Registering with TDCI’s Scrap Metal Registration Program includes

  • providing either a state or federally issued photo identification card with an address and a thumbprint, submitting an application, paying the appropriate fee and meeting all requirements under the law.
  • A scrap metal dealer should not purchase or otherwise acquire a used, detached catalytic converter, or any nonferrous metal part of such converter unless the used, detached catalytic converter is purchased at the fixed site of the scrap metal dealer in an in-person transaction.
  • The scrap metal dealer must maintain a fixed site and obtain, verify and maintain all identification and documentation required by the law, and obtain and maintain a copy of the seller’s license or a copy of the documentation and vehicle registration.
  • To view the catalytic converter anti-theft bill, go to:

“This new law was created with the input of scrap metal professionals in order to create greater protections for hardworking consumers and business owners,” TDCI Assistant Commissioner Alex Martin said.

Martin said the law “will ensure that unattached catalytic converters being sold to dealers originated from salvaged or wrecked vehicles and were not stolen from vehicles. This new oversight will reduce the inconvenience and expense for consumers who have to spend hundreds of dollars to repair their vehicle.”

Violations of the new law can result in a Class A misdemeanor charge. The seller of a detached, stolen catalytic converter is also liable to the victim for the repair and replacement of the converter, according to the law.

The Tennessee Scrap Recyclers Association supports the legislation.

“Due to the critical issue of converter theft rising at such an unprecedented rate over the past year, we knew that stricter laws were needed to protect the citizens of Tennessee. Working with the State of Tennessee and law enforcement, we were able to pass the best catalytic converter law in the country,” TSRA President Ross Litz said in the release.

Thieves target catalytic converters because they contain small amounts of precious metals like platinum, palladium or rhodium.

Replacing a catalytic converter can cost in excess of $1,000.

Catalytic converters have been reported stolen recently from vehicles in business and industry parking lots, along with residential driveways. Many vehicles targeted are sport utility vehicles, vans and trucks with higher ground clearance than cars. Some were parked in relatively remote sections of business parking lots or other out-of-the way locations.

“Understanding when your car might be a target for catalytic converter theft is the first key to preventing it,” according to Allstate.
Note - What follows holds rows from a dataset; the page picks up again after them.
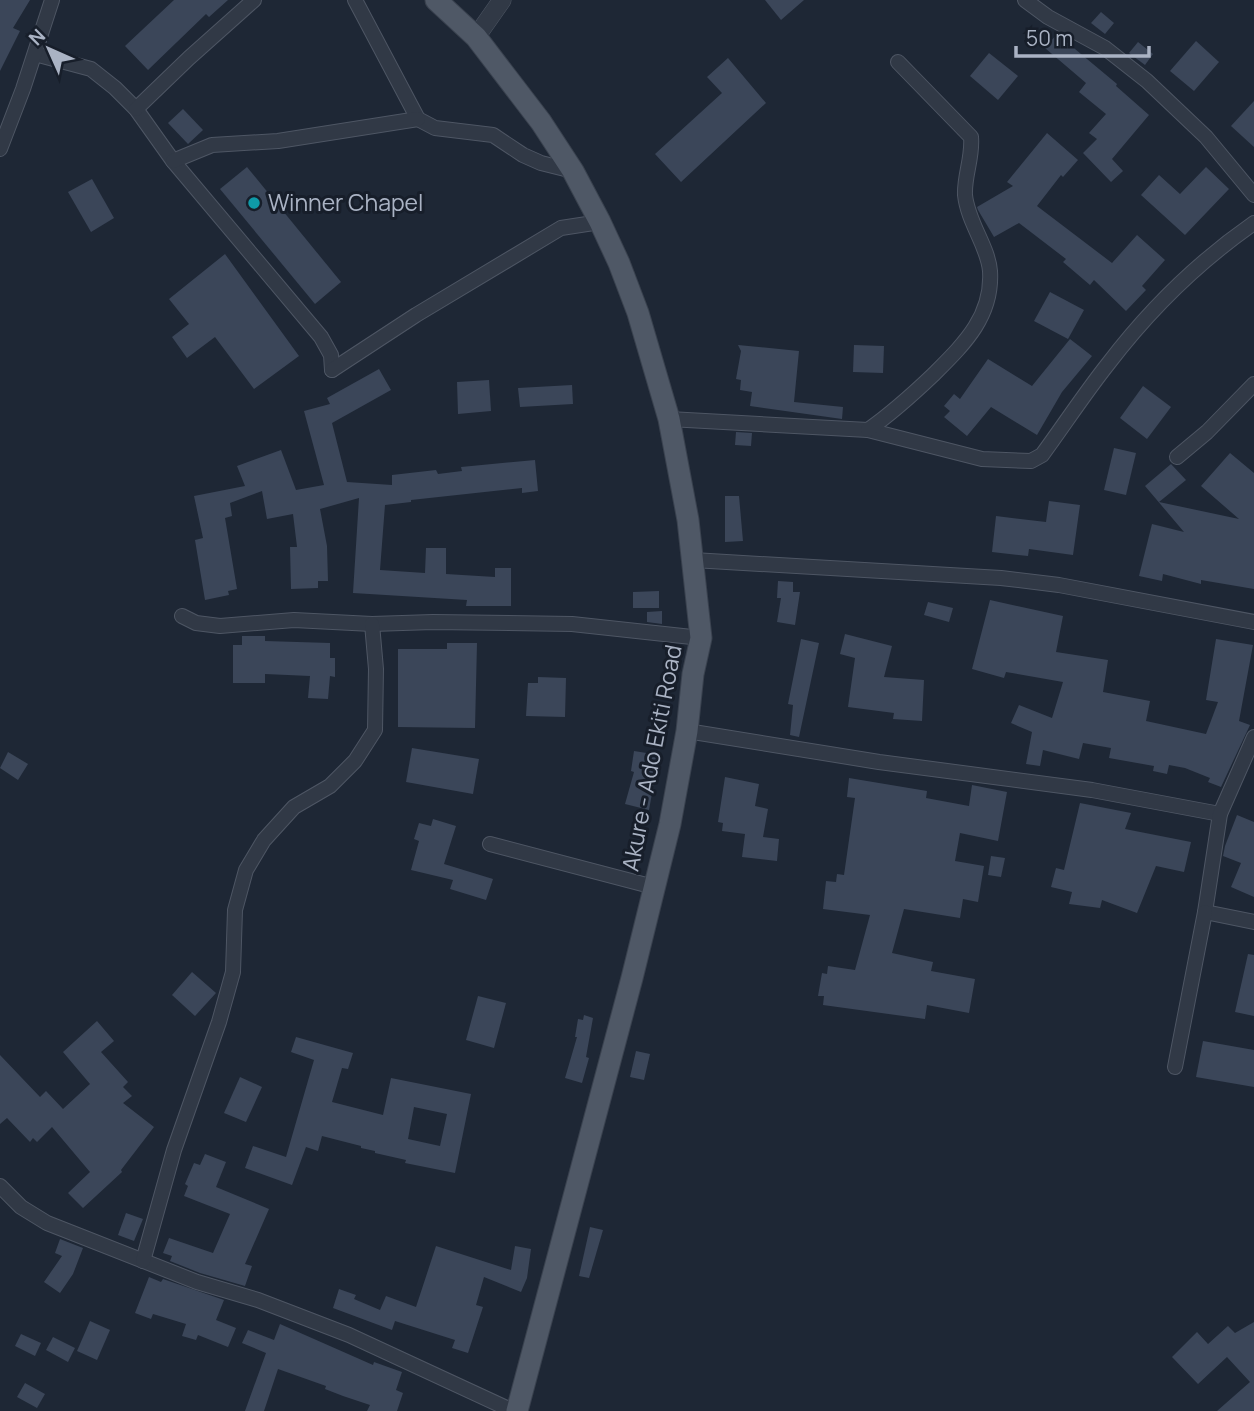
<svg xmlns="http://www.w3.org/2000/svg" width="1254" height="1411" font-family="Manrope,sans-serif">
<rect width="100%" height="100%" fill="#1e2735"/>
<g fill="#3b4659" fill-rule="evenodd">
<polygon points="0,0 30,0 13,28 20,31 0,71"/>
<polygon points="174,0 228,0 209,17 206,14 148,70 125,46"/>
<polygon points="765,0 804,0 781,20"/>
<polygon points="1101,12 1114,23 1105,34 1091,23"/>
<polygon points="1057,34 1117,84 1116,86 1149,115 1112,159 1123,171 1111,182 1083,153 1097,139 1089,133 1106,114 1079,92 1086,83 1045,48"/>
<polygon points="1196,41 1219,62 1194,91 1170,71"/>
<polygon points="1138,42 1153,54 1145,65 1129,53"/>
<polygon points="989,53 1018,76 998,100 970,76"/>
<polygon points="728,58 766,103 681,182 655,154 722,93 707,77"/>
<polygon points="1254,101 1254,147 1231,126"/>
<polygon points="183,109 203,130 188,144 168,123"/>
<polygon points="1047,133 1078,160 1063,177 1061,175 1037,206 1112,263 1137,235 1165,260 1142,286 1146,290 1126,311 1094,280 1090,285 1063,262 1066,259 1019,223 994,237 978,210 977,207 1013,186 1007,182"/>
<polygon points="247,167 341,282 315,304 220,189"/>
<polygon points="1206,167 1229,189 1185,235 1141,195 1159,175 1180,194"/>
<polygon points="92,179 114,218 91,232 68,192"/>
<polygon points="225,254 299,356 254,389 215,337 187,358 172,337 189,324 169,299"/>
<polygon points="1050,292 1084,310 1068,339 1034,321"/>
<polygon points="1070,339 1092,356 1062,392 1037,435 991,407 967,436 944,417 950,411 944,406 954,394 960,399 988,359 1032,386"/>
<polygon points="738,345 799,351 794,402 843,407 842,419 750,406 752,392 740,390 741,380 736,379 741,351"/>
<polygon points="854,345 884,346 883,373 853,372"/>
<polygon points="379,369 391,390 332,423 347,482 392,485 392,475 436,470 438,474 462,471 461,467 535,460 538,491 522,493 522,488 411,500 411,502 385,505 380,570 425,573 426,548 446,548 446,574 495,577 495,568 511,568 511,606 466,606 467,600 353,593 359,498 320,509 327,546 328,581 318,581 318,588 291,589 290,547 297,547 293,514 267,519 262,491 230,503 232,516 225,518 237,589 228,591 229,595 205,600 195,540 203,538 194,496 245,486 237,466 281,450 296,490 324,485 304,411 330,404 327,398"/>
<polygon points="489,380 491,411 458,414 457,382"/>
<polygon points="572,385 573,404 520,407 518,388"/>
<polygon points="1143,386 1171,407 1147,439 1120,418"/>
<polygon points="736,432 752,433 751,446 735,445"/>
<polygon points="1114,448 1136,453 1126,495 1104,490"/>
<polygon points="1230,453 1254,473 1254,589 1201,580 1201,584 1163,574 1162,581 1139,576 1152,524 1184,532 1145,486 1171,464 1186,480 1159,502 1239,519 1201,486"/>
<polygon points="725,496 739,496 743,541 725,542"/>
<polygon points="1049,501 1080,505 1073,555 1029,549 1028,556 992,552 996,516 1046,522"/>
<polygon points="778,581 793,582 793,592 800,592 795,625 777,622 781,598 777,598"/>
<polygon points="659,591 659,608 633,608 633,592"/>
<polygon points="990,600 1063,616 1056,652 1108,660 1103,692 1150,701 1146,721 1206,734 1218,702 1206,700 1216,639 1253,645 1239,721 1250,725 1221,787 1208,782 1210,778 1185,768 1169,765 1167,774 1153,771 1154,766 1109,758 1111,748 1083,743 1079,759 1043,750 1040,766 1026,764 1032,732 1011,723 1019,705 1052,718 1063,682 1006,672 1004,678 972,669"/>
<polygon points="928,602 953,608 949,622 924,615"/>
<polygon points="662,611 662,624 647,622 647,612"/>
<polygon points="845,634 892,646 884,677 924,680 922,721 893,719 894,713 848,707 855,658 840,654"/>
<polygon points="242,636 265,636 265,641 330,643 330,658 335,658 335,677 330,676 328,699 308,698 310,676 265,674 265,683 233,683 233,645 242,645"/>
<polygon points="801,639 819,643 799,737 790,735 793,705 788,704"/>
<polygon points="447,643 477,643 475,728 398,727 398,649 447,649"/>
<polygon points="538,677 566,678 565,717 526,716 528,683 538,683"/>
<polygon points="412,748 479,759 473,794 406,782"/>
<polygon points="634,751 659,755 649,810 625,804 634,772 631,771"/>
<polygon points="8,752 28,764 18,780 0,768"/>
<polygon points="725,777 759,784 755,806 768,809 763,837 779,839 777,861 742,857 745,834 722,831 723,823 718,822"/>
<polygon points="849,778 927,791 926,798 969,806 972,785 1007,792 998,841 960,833 955,861 984,866 978,902 963,899 960,918 904,909 892,953 933,962 931,971 975,979 969,1013 927,1005 925,1019 823,1005 824,996 818,996 822,973 827,974 828,966 855,970 870,915 823,909 826,881 836,882 837,874 844,875 855,798 847,797"/>
<polygon points="1080,803 1131,813 1125,829 1191,842 1184,872 1156,866 1137,913 1102,900 1100,908 1069,904 1072,892 1051,887 1056,868 1064,870"/>
<polygon points="1237,815 1254,822 1254,897 1231,887 1241,863 1223,856 1225,846"/>
<polygon points="433,819 456,826 444,864 493,879 486,900 450,889 453,880 411,870 419,841 414,839 419,823 431,826"/>
<polygon points="991,856 1005,858 1001,877 988,875"/>
<polygon points="1248,954 1254,955 1254,1016 1235,1012"/>
<polygon points="192,972 216,993 195,1016 172,995"/>
<polygon points="478,996 506,1003 494,1048 466,1040"/>
<polygon points="584,1015 593,1018 586,1057 589,1058 582,1083 565,1078 577,1037 575,1037 578,1019 583,1020"/>
<polygon points="97,1021 114,1041 101,1052 128,1082 123,1087 132,1096 123,1103 154,1127 121,1170 122,1172 83,1208 68,1193 90,1172 52,1127 37,1142 33,1138 30,1142 7,1118 0,1124 0,1055 40,1097 46,1091 63,1109 90,1084 63,1052"/>
<path d="M296,1037L353,1053L348,1069L342,1068L332,1102L383,1115L391,1078L471,1094L455,1173L405,1163L406,1160L375,1153V1151L361,1148V1146L322,1136L318,1151L306,1147L292,1185L245,1168L253,1146L286,1157L314,1060L291,1052ZM414,1107L447,1114L440,1146L408,1139Z"/>
<polygon points="1203,1041 1254,1050 1254,1087 1196,1077"/>
<polygon points="636,1051 650,1054 644,1080 630,1077"/>
<polygon points="240,1077 262,1087 246,1122 224,1113"/>
<polygon points="205,1154 226,1162 216,1187 269,1209 245,1264 252,1266 245,1286 200,1273 170,1261 172,1256 163,1253 169,1238 213,1253 230,1214 184,1196 188,1186 185,1184 194,1163 200,1165"/>
<polygon points="126,1213 143,1219 134,1241 118,1235"/>
<polygon points="590,1227 603,1230 589,1278 579,1276"/>
<polygon points="60,1239 83,1248 73,1274 60,1293 44,1282 62,1256 55,1253"/>
<polygon points="436,1246 511,1270 515,1246 531,1249 527,1278 521,1292 484,1277 476,1305 483,1307 468,1353 452,1348 455,1340 395,1321 392,1330 333,1308 339,1289 356,1295 354,1299 380,1310 386,1296 416,1307"/>
<polygon points="149,1277 161,1282 163,1279 224,1300 216,1320 236,1328 228,1347 198,1335 196,1340 182,1336 186,1324 153,1314 151,1319 135,1313"/>
<polygon points="90,1321 110,1330 97,1360 77,1351"/>
<polygon points="1254,1322 1254,1411 1217,1411 1250,1382 1227,1357 1198,1384 1172,1357 1197,1332 1208,1344 1228,1326 1235,1333"/>
<polygon points="280,1324 373,1365 374,1362 402,1372 396,1390 403,1393 397,1411 367,1411 370,1405 343,1396 325,1389 326,1386 278,1369 264,1411 245,1411 266,1353 242,1343 248,1330 274,1340"/>
<polygon points="21,1334 41,1343 35,1356 15,1346"/>
<polygon points="53,1337 75,1348 68,1362 46,1350"/>
<polygon points="25,1383 45,1394 37,1408 17,1397"/>
</g>
<g fill="none" stroke-linecap="round" stroke-linejoin="round">
<g stroke="#4e5664" stroke-width="16">
<g id="minor">
<polyline points="355,0 418,119 435,128 493,135 523,155 541,163 573,171"/>
<polyline points="1025,0 1048,17 1105,48 1147,81 1206,137 1254,195"/>
<polyline points="35,54 91,69 115,88 136,109 173,161 321,337 331,355 332,370"/>
<polyline points="136,109 189,58 254,0"/>
<polyline points="0,149 23,89 52,0"/>
<polyline points="173,161 212,145 278,141 418,119"/>
<polyline points="332,370 416,315 561,228 600,222"/>
<path d="M669,419L868,430L982,459L1031,461L1042,455C1064,425 1085,393 1108,364C1150,309 1198,262 1254,223"/>
<path d="M868,430C892,413 912,395 933,375C963,345 993,317 990,271C988,246 968,223 965,195C964,176 973,157 971,137L898,62"/>
<polyline points="1177,457 1207,432 1254,384"/>
<polyline points="693,560 1001,578 1059,585 1254,622"/>
<polyline points="182,616 196,623 220,626 294,620 372,624 433,622 572,624 701,638"/>
<polyline points="687,731 879,762 1092,790 1220,814"/>
<polyline points="1254,737 1220,814 1205,912 1254,922"/>
<polyline points="490,844 654,887"/>
<polyline points="1175,1067 1205,912"/>
<polyline points="0,1186 21,1207 47,1223 197,1282 258,1300 349,1335 513,1411"/>
<polyline points="143,1261 174,1150 219,1022 233,972 235,910 246,870 264,840 294,807 330,786 355,761 375,730 376,669 372,624"/>
</g>
</g>
<g stroke="#4e5664" stroke-width="19">
<polyline id="tertiary" points="476,37 502,0"/>
</g>
<g stroke="#3a424f" stroke-width="23">
<polyline id="primary" points="436,0 476,37 541,122 573,171 600,222 619,263 638,313 669,419 688,520 701,638 693,674 687,731 670,824 632,978 517,1411"/>
</g>
<use href="#minor" stroke="#313946" stroke-width="14"/>
<use href="#tertiary" stroke="#313946" stroke-width="18"/>
<use href="#primary" stroke="#4f5866" stroke-width="21"/>
</g>
<circle fill="#0f9aa8" stroke="#171e2a" stroke-width="2.5" cx="254" cy="203" r="7"/>
<g text-anchor="middle" stroke-width="6" stroke-linejoin="round" paint-order="stroke">
<g font-size="23" fill="#aab3c4" stroke="#171e2a" text-anchor="start">
<text x="268" y="211">Winner Chapel</text>
</g>
<g font-size="23" fill="#aab3c4" stroke="#171e2a">
<text transform="translate(652 758) rotate(-79)" y="8">Akure - Ado Ekiti Road</text>
</g>
</g>
<g transform="translate(49 49) rotate(315)" stroke="#171e2a" stroke-width="5" paint-order="stroke">
<path d="M0-5L12 26L0 18L-12 26Z" fill="#aab3c4"/>
<text y="-10" font-size="19" font-weight="bold" text-anchor="middle" fill="#aab3c4">N</text>
</g>
<path d="M1016 46v10h133v-10" fill="none" stroke="#aab3c4" stroke-width="3.5"/>
<text x="1026" y="46" font-size="21" fill="#aab3c4" stroke="#171e2a" stroke-width="5" paint-order="stroke">50 m</text>
</svg>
Taking protective measures may help deter thieves. Allstate offers the following catalytic converter theft prevention tips:

  • When possible, park in well-lit areas and close to building entrances.
  • Vehicle owners who have a garage should park their car inside and keep the garage door shut.
  • Have the catalytic converter welded to a car’s frame, which may make it harder to steal.
  • Consider engraving the vehicle identification number on the catalytic converter — this may help alert a scrap dealer that it was stolen and make it easier to identify the owner.
  • Calibrate the car’s alarm to set off when it detects vibration.